JAKARTA — Forum Komunikasi Pemuda Mahasiswa Bireuen (FORKOPMABIR) DKI Jakarta mendukung Dr Safrizal ZA MSi, sebagai sosok yang layak menjadi Penjabat (Pj) Gubernur Aceh, menggantikan Nova Iriansyah yang berakhir masa jabatannya pada 5 Juli 2022.
Ketua Presidium FORKOPMABIR Agussalim kepada media, Sabtu (18/6/2022) dalam keterangannya mengatakan, sosok Safrizal sangat tepat dan layak untuk dimandatkan oleh Presiden dan Mendagri sebagai Pj Gubernur Aceh mendatang.
“Setelah melakukan beberapa kajian dan analisa mendasar dari beberapa nama yang sempat muncul ke hadapan publik selama ini, kita menilai sosok Safrizal sangat layak dan cocok dimandatkan oleh Mendagri untuk menjabat sebagai Pj Gubernur Aceh mendatang,” sebutnya.
Bukan tanpa alasan, hal itu disampaikan oleh pria yang akrab disapa Agsal tersebut, dengan melihat dari berbagai sisi aspek sepak terjang pengalaman dan latar belakang jenjang karir Safrizal selama ini di dalam struktur pemerintahan yang dimiliki memang layak dan perlu dijadikan bahan acuan oleh Presiden dan Mendagri untuk menunjuknya sebagai Pj Gubernur Aceh ke depan.

Data yang dikaji »
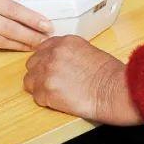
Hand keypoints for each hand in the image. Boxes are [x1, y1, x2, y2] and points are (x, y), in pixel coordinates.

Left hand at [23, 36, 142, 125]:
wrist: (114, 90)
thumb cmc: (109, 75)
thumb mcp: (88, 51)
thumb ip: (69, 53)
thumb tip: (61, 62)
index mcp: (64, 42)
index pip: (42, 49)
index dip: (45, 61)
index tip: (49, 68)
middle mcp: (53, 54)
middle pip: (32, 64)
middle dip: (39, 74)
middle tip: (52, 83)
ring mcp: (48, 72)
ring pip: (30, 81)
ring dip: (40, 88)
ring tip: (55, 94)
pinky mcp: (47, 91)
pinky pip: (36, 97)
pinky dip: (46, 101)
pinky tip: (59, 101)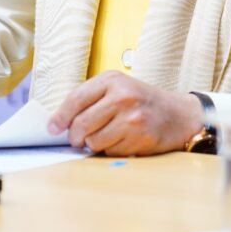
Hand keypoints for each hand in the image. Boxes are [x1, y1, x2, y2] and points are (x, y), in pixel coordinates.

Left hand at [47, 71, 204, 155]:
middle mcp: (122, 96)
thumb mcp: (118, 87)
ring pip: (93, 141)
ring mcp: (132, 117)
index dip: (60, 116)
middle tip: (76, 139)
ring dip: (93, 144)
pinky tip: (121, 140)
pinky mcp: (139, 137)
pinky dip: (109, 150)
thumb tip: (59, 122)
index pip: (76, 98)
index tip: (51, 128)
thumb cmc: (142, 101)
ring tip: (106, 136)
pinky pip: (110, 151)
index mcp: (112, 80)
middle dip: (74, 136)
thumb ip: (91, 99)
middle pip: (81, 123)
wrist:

Kerjakan tugas berikut »
**a.** Sebutkan semua orang yang disebut namanya dalam kutipan berita tentang Pj Gubernur Aceh.
**b.** Salin tanpa perubahan bagian kutipan berita itu dari "Bukan tanpa alasan, hal" sampai "Aceh ke depan.".
**c.** Ringkas paragraf kutipan berita yang diawali "Bukan tanpa alasan" menjadi satu kalimat tanpa menghilangkan fakta pokoknya.
Baris-baris tersebut merupakan bahan yang terpisah dari kutipan berita.

Jawaban latihan ini »
**a.** Dr Safrizal ZA MSi, Nova Iriansyah, dan Agussalim (akrab disapa Agsal).

**b.**
Bukan tanpa alasan, hal itu disampaikan oleh pria yang akrab disapa Agsal tersebut, dengan melihat dari berbagai sisi aspek sepak terjang pengalaman dan latar belakang jenjang karir Safrizal selama ini di dalam struktur pemerintahan yang dimiliki memang layak dan perlu dijadikan bahan acuan oleh Presiden dan Mendagri untuk menunjuknya sebagai Pj Gubernur Aceh ke depan.

**c.** Agsal menyatakan bahwa dukungan itu berdasar pada pengalaman dan latar belakang karier Safrizal dalam struktur pemerintahan, yang menurutnya layak menjadi acuan bagi Presiden dan Mendagri untuk menunjuknya sebagai Pj Gubernur Aceh.